And even if you are seeing that heaven and Earth please as introductory to a section, it is beginning a second short section that recaps gods creation of the heavens and Earth. That in no way does damage to the introductory sentence that introduced the creation of man in the last of chapter 2, beginning in verse 7.

And can you offer some commentary or scholarly reference that it must be interpreted as an introductory phrase? I haven't seen that. Ever.

I have seen references to repetition used to begin and end thoughts in Semetic writing--used a LOT in Proverbs, Psalms, Biblical history sections...

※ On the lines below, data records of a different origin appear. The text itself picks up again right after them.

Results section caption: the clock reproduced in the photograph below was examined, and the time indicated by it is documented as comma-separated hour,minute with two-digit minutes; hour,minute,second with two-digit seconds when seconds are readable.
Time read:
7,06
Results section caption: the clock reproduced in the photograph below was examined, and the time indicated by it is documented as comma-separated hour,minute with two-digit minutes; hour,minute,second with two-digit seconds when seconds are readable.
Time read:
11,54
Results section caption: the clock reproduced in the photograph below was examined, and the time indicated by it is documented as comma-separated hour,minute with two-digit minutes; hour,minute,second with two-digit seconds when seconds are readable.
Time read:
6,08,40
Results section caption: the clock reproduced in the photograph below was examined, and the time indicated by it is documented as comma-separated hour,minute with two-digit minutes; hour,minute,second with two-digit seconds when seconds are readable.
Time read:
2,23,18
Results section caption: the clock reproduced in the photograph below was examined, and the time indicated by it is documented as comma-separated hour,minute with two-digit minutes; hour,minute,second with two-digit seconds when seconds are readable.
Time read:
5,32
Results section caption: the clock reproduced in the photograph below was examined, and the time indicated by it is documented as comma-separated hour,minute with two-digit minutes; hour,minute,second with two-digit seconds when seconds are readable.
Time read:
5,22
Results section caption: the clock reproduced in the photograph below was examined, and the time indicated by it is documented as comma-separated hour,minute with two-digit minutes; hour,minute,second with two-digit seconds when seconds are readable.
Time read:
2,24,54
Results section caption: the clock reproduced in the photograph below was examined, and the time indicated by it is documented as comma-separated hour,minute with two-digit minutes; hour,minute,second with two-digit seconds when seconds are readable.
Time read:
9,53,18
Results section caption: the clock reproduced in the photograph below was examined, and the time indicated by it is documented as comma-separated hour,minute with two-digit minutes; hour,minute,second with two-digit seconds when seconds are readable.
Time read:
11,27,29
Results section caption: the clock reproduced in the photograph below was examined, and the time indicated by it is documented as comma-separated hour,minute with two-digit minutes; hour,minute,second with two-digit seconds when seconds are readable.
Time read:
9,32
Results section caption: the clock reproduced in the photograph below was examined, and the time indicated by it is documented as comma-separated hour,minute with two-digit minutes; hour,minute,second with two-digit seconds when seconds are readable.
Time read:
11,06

The phrase "genealogical annals", or thulduth.

I mispoke earlier, off of memory, and that phrase does not occur in Genesis 1. It occurs throughout the rest of Genesis, and is always forward-looking. That is, of the ten times that 'thulduth' is used in Genesis, the tale follows 'thulduth', and never precedes it.

5:1 This is the record of the descendants...(and, the list of the descendants follows)

6:9 This is the descendants of Noah...(and, the list of descendants follows)

10:1 This is the descendants of Noah's son...(and, the list of descendants follows)

11:10 This is the descendants of Shem...

11:27 This is the descendants of Terah...

25:12 This is the descendants of Abraham's son...

25:19 This is the descendants of Isaac...

36:1 This is the descendants of Esau...

37:2 This is the story of the family of Jacob...(and, the story follows)

It would be odd for Genesis 2:4 to be retroactive, when the other 9 times this is used in Genesis it is forward-looking.

As for sources, pick up any Catholic Bible and look at the footnote for Gen 2:4. Search for a Hebrew interlinear Bible online and you can find all ten instances of "thulduth".

The reason why so many non-Catholics write and publish trying to say that this is retroactive in Genesis is because they are already of the conviction that the Bible is to be taken literally.

The Catholic Church has laughed at such a literal approach for at least 1,500 years. Simply pick up some Augustine and have a good read.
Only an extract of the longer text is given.